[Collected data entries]
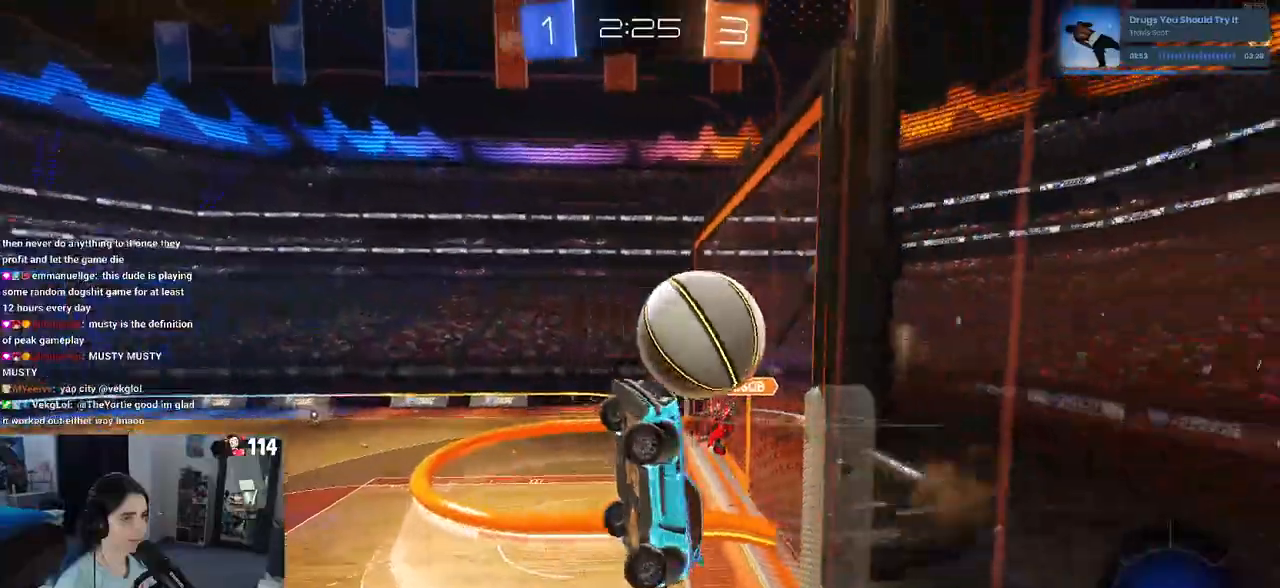
{"buttons": ["SQUARE"], "left_stick": "down-right", "right_stick": "center", "events": [[50, "left_stick", "center"], [317, "left_stick", "down"], [367, "left_stick", "down-right"], [450, "SQUARE", "down"]]}
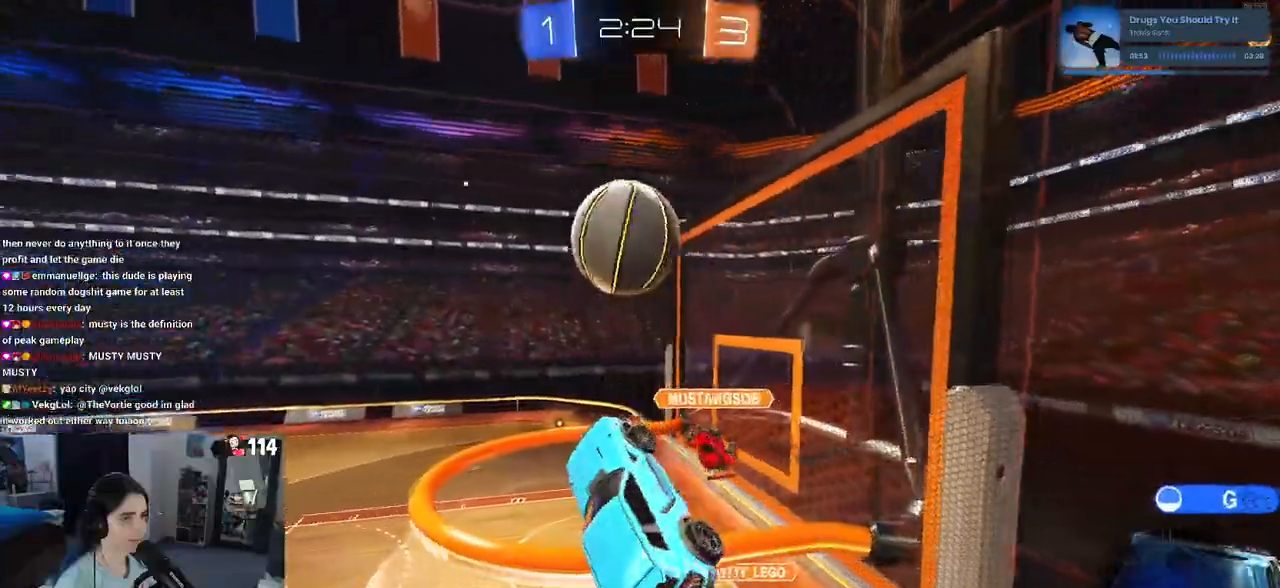
{"buttons": [], "left_stick": "center", "right_stick": "center", "events": [[183, "SQUARE", "up"], [200, "left_stick", "center"], [267, "left_stick", "left"], [317, "TRIANGLE", "down"], [400, "TRIANGLE", "up"], [400, "left_stick", "up-left"], [500, "left_stick", "center"]]}
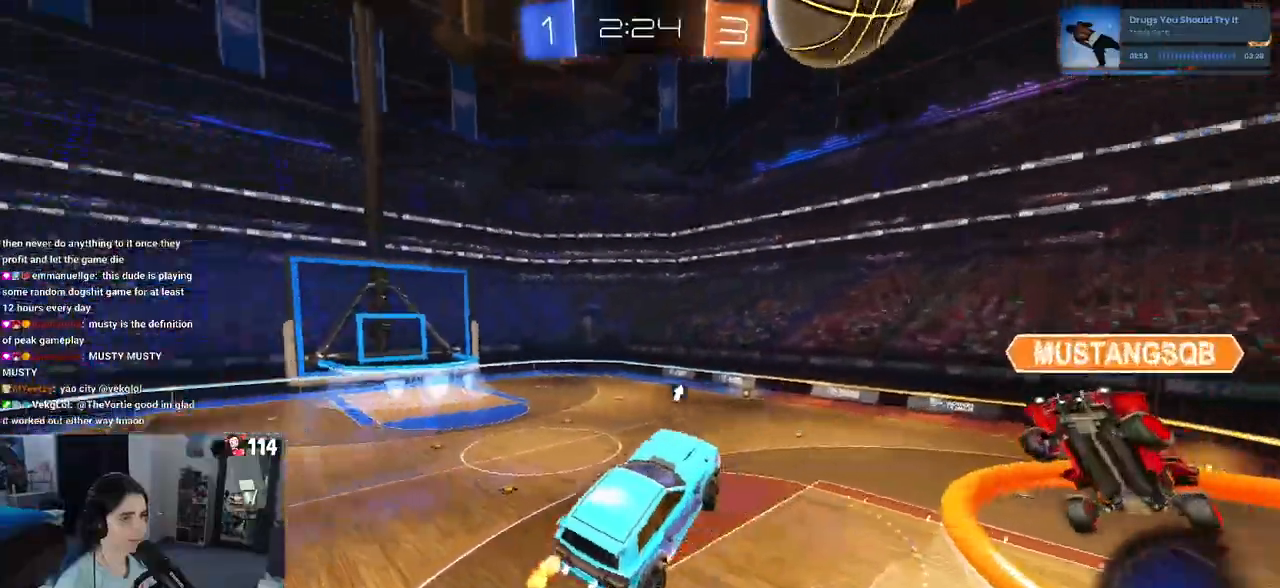
{"buttons": [], "left_stick": "center", "right_stick": "center", "events": []}
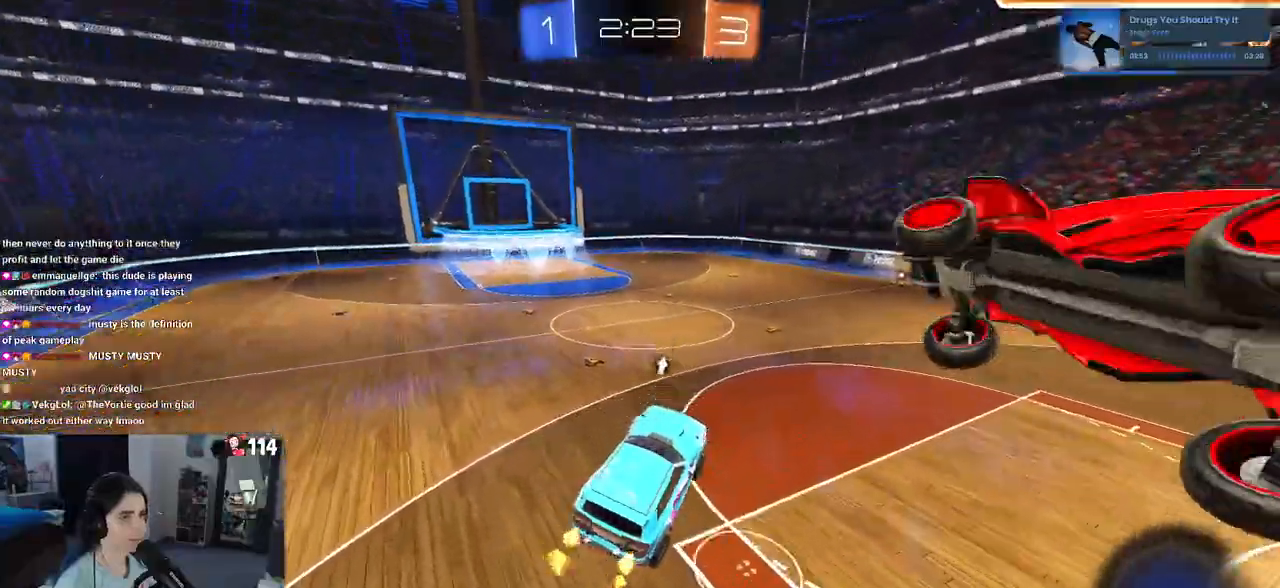
{"buttons": ["R1"], "left_stick": "left", "right_stick": "center", "events": [[117, "left_stick", "left"], [200, "left_stick", "center"], [350, "R1", "down"], [400, "left_stick", "left"]]}
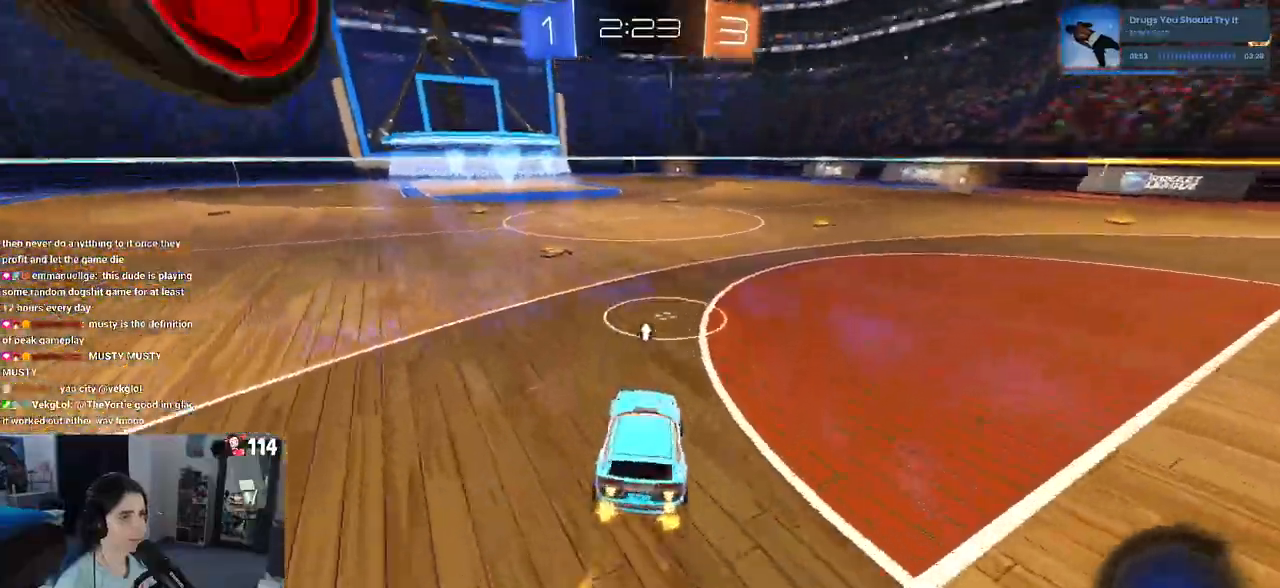
{"buttons": ["TRIANGLE", "R1"], "left_stick": "down", "right_stick": "center", "events": [[150, "CROSS", "down"], [200, "left_stick", "up-right"], [250, "CROSS", "up"], [300, "CROSS", "down"], [400, "CROSS", "up"], [400, "left_stick", "down"], [467, "TRIANGLE", "down"]]}
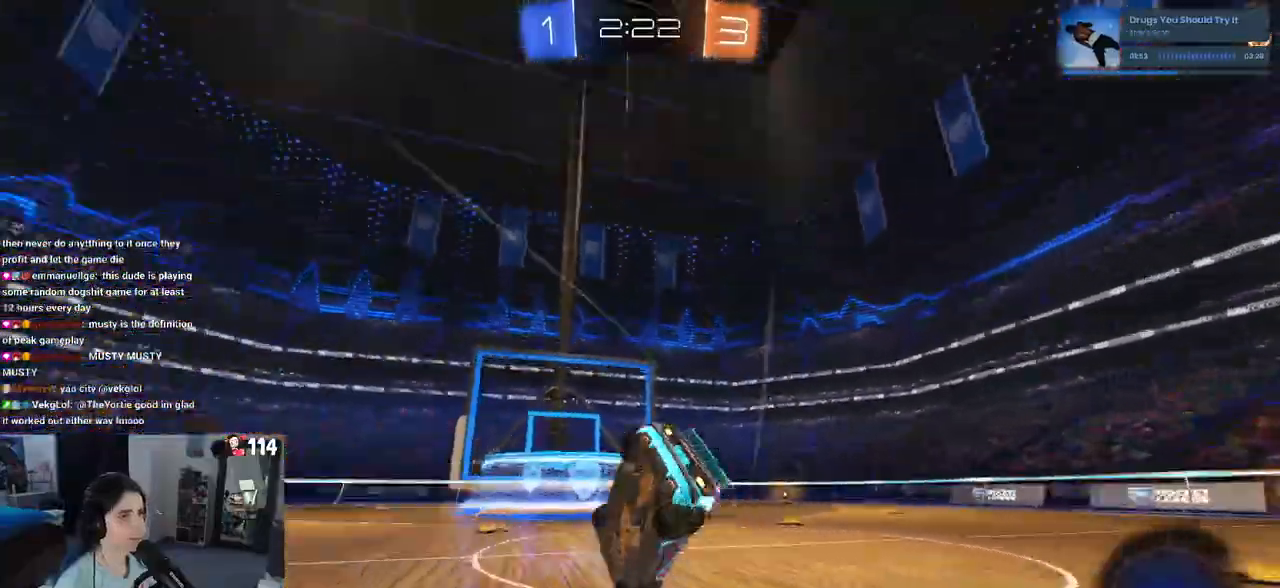
{"buttons": ["SQUARE"], "left_stick": "down-right", "right_stick": "center"}
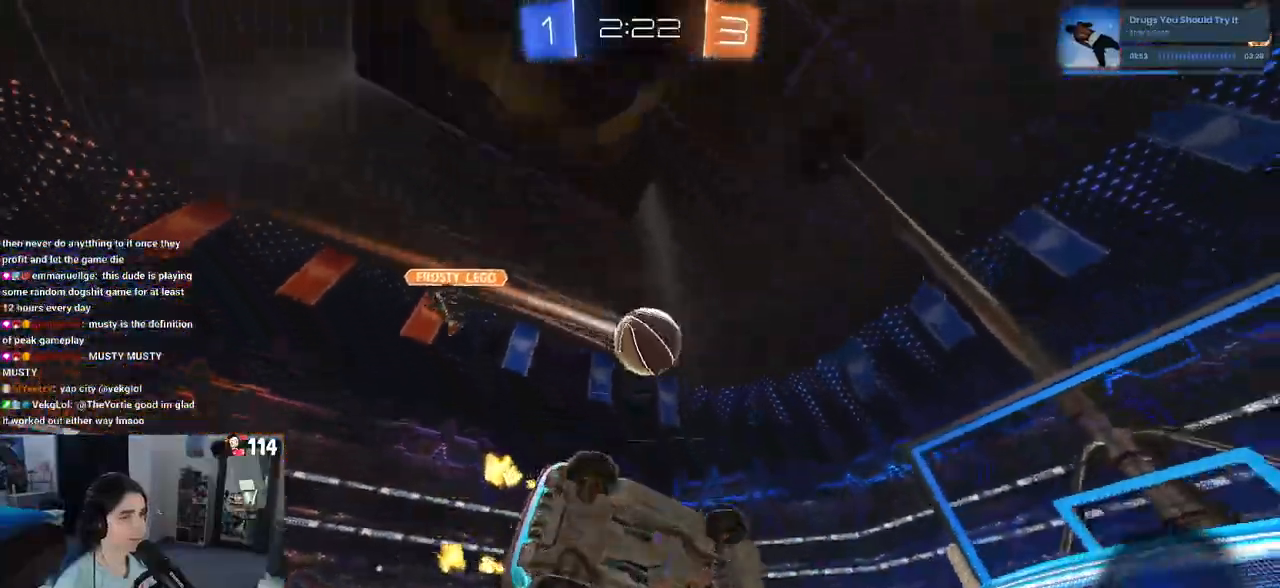
{"buttons": [], "left_stick": "left", "right_stick": "center", "events": [[200, "SQUARE", "up"], [217, "left_stick", "center"], [300, "left_stick", "down-left"], [483, "left_stick", "left"]]}
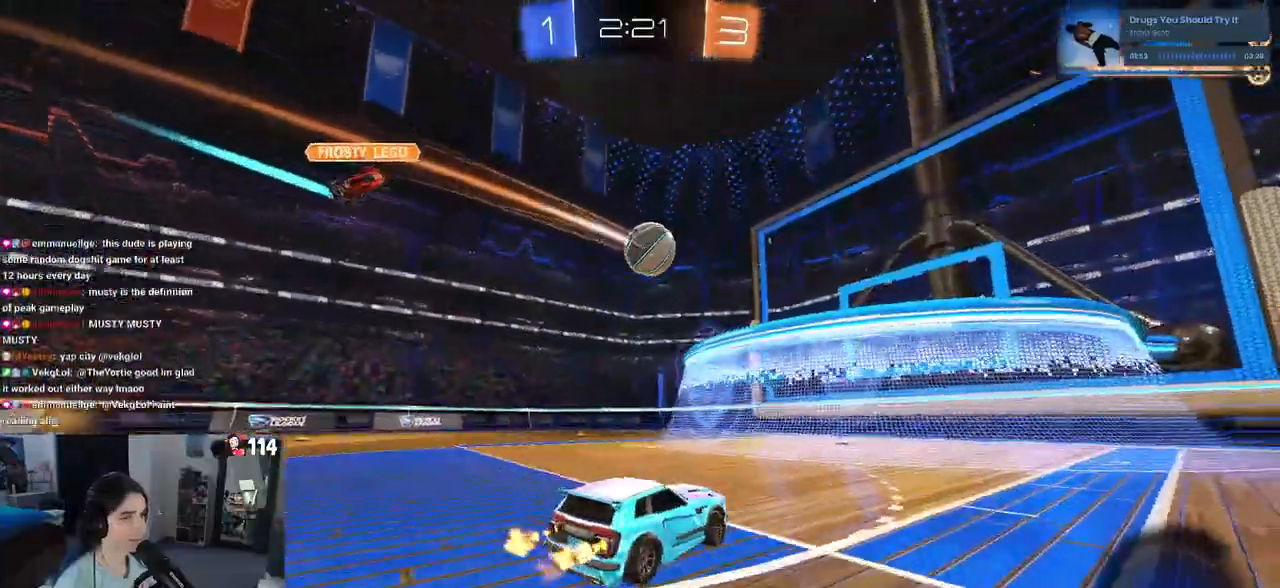
{"buttons": ["R1"], "left_stick": "center", "right_stick": "center", "events": [[17, "R1", "down"], [83, "left_stick", "center"], [150, "left_stick", "right"], [250, "DPAD_LEFT", "down"], [283, "left_stick", "center"], [300, "DPAD_LEFT", "up"]]}
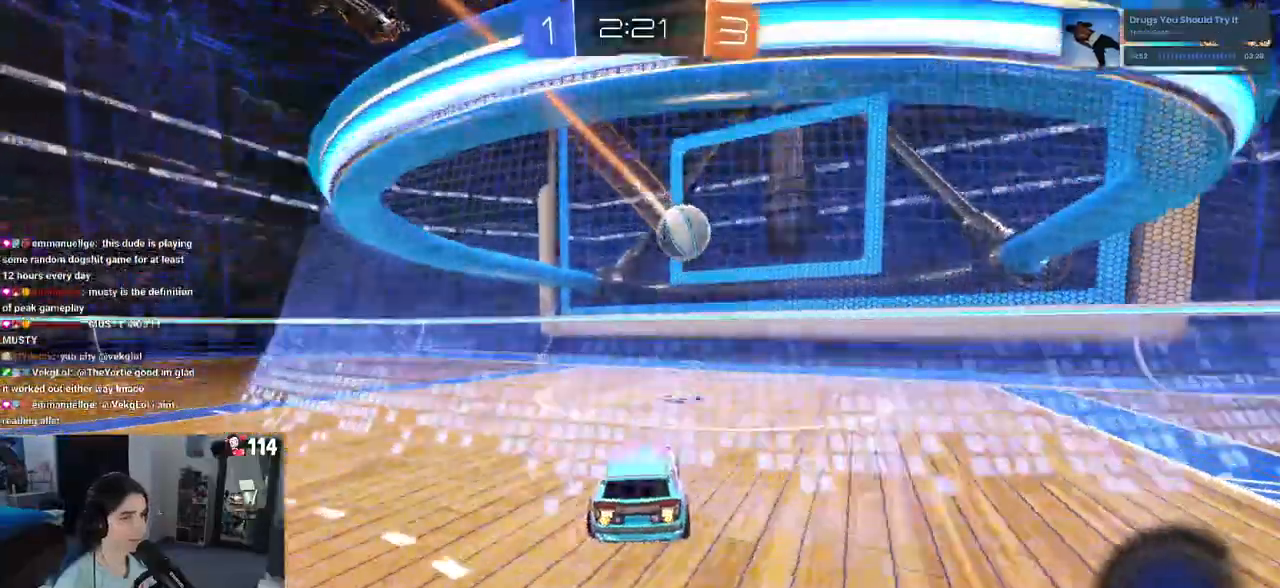
{"buttons": ["CROSS", "DPAD_LEFT"], "left_stick": "center", "right_stick": "center", "events": [[83, "left_stick", "down"], [117, "CROSS", "down"], [217, "DPAD_LEFT", "down"], [317, "DPAD_LEFT", "up"], [350, "CROSS", "up"], [350, "left_stick", "center"], [367, "R1", "up"], [383, "CROSS", "down"], [383, "DPAD_LEFT", "down"]]}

WORK INSTRUCTION — Reproduce the data word for word; no pictures.

ANSWER SECTION —
{"buttons": ["SQUARE"], "left_stick": "down-right", "right_stick": "center", "events": [[50, "left_stick", "center"], [317, "left_stick", "down"], [367, "left_stick", "down-right"], [450, "SQUARE", "down"]]}
{"buttons": [], "left_stick": "center", "right_stick": "center", "events": [[183, "SQUARE", "up"], [200, "left_stick", "center"], [267, "left_stick", "left"], [317, "TRIANGLE", "down"], [400, "TRIANGLE", "up"], [400, "left_stick", "up-left"], [500, "left_stick", "center"]]}
{"buttons": [], "left_stick": "center", "right_stick": "center", "events": []}
{"buttons": ["R1"], "left_stick": "left", "right_stick": "center", "events": [[117, "left_stick", "left"], [200, "left_stick", "center"], [350, "R1", "down"], [400, "left_stick", "left"]]}
{"buttons": ["TRIANGLE", "R1"], "left_stick": "down", "right_stick": "center", "events": [[150, "CROSS", "down"], [200, "left_stick", "up-right"], [250, "CROSS", "up"], [300, "CROSS", "down"], [400, "CROSS", "up"], [400, "left_stick", "down"], [467, "TRIANGLE", "down"]]}
{"buttons": ["SQUARE"], "left_stick": "down-right", "right_stick": "center"}
{"buttons": [], "left_stick": "left", "right_stick": "center", "events": [[200, "SQUARE", "up"], [217, "left_stick", "center"], [300, "left_stick", "down-left"], [483, "left_stick", "left"]]}
{"buttons": ["R1"], "left_stick": "center", "right_stick": "center", "events": [[17, "R1", "down"], [83, "left_stick", "center"], [150, "left_stick", "right"], [250, "DPAD_LEFT", "down"], [283, "left_stick", "center"], [300, "DPAD_LEFT", "up"]]}
{"buttons": ["CROSS", "DPAD_LEFT"], "left_stick": "center", "right_stick": "center", "events": [[83, "left_stick", "down"], [117, "CROSS", "down"], [217, "DPAD_LEFT", "down"], [317, "DPAD_LEFT", "up"], [350, "CROSS", "up"], [350, "left_stick", "center"], [367, "R1", "up"], [383, "CROSS", "down"], [383, "DPAD_LEFT", "down"]]}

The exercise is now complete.